Bu hafta başında küresel ölçekte yaşanan hisse senetleri piyasasındaki erime için eminim herkesin kendince bir açıklaması vardır. Ancak gözüme çarpan bu sebepler, o denli bir sarsıntıyı açıklar mı emin değilim. Yine de tarihe bu sarsıntıyı not düşmek adına belki üç gerekçeye değinebiliriz. İlki İran-İsrail gerginliği. Jeopolitik riskler, dünyanın neresinde olursa olsun hisse senetleri üzerinde hissedilen en ufak kaygının gerekçesi olarak sayılabiliyor genel kabul olarak. İkincisi Japonya’nın beklenmedik faiz artırımı. Üçüncüsü ise ABD’de resesyon beklentilerinin bir anda canlanması olarak sayılabilir.

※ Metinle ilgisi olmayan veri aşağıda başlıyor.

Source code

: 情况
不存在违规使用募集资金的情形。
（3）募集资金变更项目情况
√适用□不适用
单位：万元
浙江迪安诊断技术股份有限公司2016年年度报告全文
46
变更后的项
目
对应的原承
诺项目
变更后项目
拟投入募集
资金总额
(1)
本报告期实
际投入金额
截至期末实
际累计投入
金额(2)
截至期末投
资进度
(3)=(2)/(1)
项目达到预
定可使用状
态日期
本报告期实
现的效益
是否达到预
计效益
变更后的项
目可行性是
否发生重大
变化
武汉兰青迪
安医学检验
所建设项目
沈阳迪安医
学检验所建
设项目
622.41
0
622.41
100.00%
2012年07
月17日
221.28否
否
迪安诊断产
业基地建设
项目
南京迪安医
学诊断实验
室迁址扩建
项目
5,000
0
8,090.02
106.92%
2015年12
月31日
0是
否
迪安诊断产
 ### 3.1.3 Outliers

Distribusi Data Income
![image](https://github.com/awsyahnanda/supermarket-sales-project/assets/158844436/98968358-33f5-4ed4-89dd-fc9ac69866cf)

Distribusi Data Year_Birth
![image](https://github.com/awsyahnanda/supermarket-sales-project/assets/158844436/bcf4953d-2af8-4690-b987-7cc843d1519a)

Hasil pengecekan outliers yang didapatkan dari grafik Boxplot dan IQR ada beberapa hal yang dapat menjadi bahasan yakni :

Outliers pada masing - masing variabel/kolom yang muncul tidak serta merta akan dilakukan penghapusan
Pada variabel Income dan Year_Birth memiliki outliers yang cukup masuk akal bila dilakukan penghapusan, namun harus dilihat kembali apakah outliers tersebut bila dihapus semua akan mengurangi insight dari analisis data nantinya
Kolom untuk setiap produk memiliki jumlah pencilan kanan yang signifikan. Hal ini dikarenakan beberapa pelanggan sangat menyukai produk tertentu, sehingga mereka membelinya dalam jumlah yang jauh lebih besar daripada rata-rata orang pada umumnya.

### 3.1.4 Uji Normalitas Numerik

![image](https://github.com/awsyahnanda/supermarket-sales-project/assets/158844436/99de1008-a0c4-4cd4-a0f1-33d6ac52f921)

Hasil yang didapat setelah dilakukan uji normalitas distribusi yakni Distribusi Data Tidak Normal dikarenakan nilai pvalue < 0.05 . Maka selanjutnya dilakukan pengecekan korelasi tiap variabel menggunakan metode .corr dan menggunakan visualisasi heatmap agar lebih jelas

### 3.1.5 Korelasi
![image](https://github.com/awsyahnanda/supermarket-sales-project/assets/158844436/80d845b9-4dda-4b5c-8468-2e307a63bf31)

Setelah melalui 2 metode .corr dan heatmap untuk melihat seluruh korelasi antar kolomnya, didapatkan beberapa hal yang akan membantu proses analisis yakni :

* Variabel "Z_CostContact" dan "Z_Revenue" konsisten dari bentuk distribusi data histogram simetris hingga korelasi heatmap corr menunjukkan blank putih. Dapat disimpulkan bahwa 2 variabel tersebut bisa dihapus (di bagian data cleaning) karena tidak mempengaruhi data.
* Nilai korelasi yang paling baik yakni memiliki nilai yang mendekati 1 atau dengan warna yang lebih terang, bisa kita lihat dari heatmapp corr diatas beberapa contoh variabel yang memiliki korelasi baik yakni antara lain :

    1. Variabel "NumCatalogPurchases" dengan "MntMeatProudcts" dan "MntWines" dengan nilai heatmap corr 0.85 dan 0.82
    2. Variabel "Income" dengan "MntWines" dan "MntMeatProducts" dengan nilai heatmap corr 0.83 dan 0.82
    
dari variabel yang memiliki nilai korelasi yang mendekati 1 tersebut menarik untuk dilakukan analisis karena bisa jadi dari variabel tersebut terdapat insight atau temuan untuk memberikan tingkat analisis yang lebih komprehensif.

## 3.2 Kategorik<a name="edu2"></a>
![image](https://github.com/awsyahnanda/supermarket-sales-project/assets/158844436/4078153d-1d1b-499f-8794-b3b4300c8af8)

Hatta bir de sonrasında Fed’den ara toplantı haberleri çıkmaya başlamıştı. Bence neresinden tutarsanız bu üç gerekçe de bu hafta gördüğümüz satışı tam olarak açıklayamıyor. Jeopolitik tarafında söz konusu haber akışının canlanması hemen her zaman dediğim gibi kabul edilebilir. Hali hazırda dünyada hem tansiyon yüksek, hem de bir yandan seçimlerin yoğun olduğu bir yılın içerisindeyiz.
Diğer yandan ekonomiler, seçim yarışında olanlar için ne çok iyi ne de çok kötü durumda. Ağır aksak bile olsa iyi ya da kötü acımasız eleştirilere ya da abartılara mahal vermeyecek kadar belirsizlik barındırıyor bence. Tüm bunların yanında Japonya konusunun teorik olarak hisse senetlerine negatif yansıyabilecek nitelikte olduğunu ama niceliksel olarak böyle bir satışa yol açamayacak ölçekte olduğunu söyleyebilirim. Aniden ortaya atılan ABD resesyon beklentileri ile Fed’den ara toplantı beklentileri ise, paniğin, haberlerin hızla yayılması konusunda nasıl bir tetikleyici olduğunu gösteriyor. Halbuki ara toplantı gibi bir şey resesyon endişesi ile gündeme geliyorsa, bunun sonucu resesyonu daha derin fiyatlayacak hisse senetlerini üzecek bir kararla sonuçlanması zaten beklenemez.
Parayı anlamak bazen zor olabilir. Hatta piyasalarda her zaman her şeyin sebebini bilmek ya da anlamak mümkün olmayabiliyor. Böyle durumlarda söz konusu olan kendi portföyünüzse ve ekonomik gidişata göre yatırım yapıyorsanız, daha önceki yazılarımda belirttiğim gibi sis henüz dağılmadı. Ancak dağılmasa bile; artık ilerlemek zorunda olduğumuz için mecburen dağılacak. Çünkü ekonomilerin artık nefes alması gerekiyor diye düşünüyorum.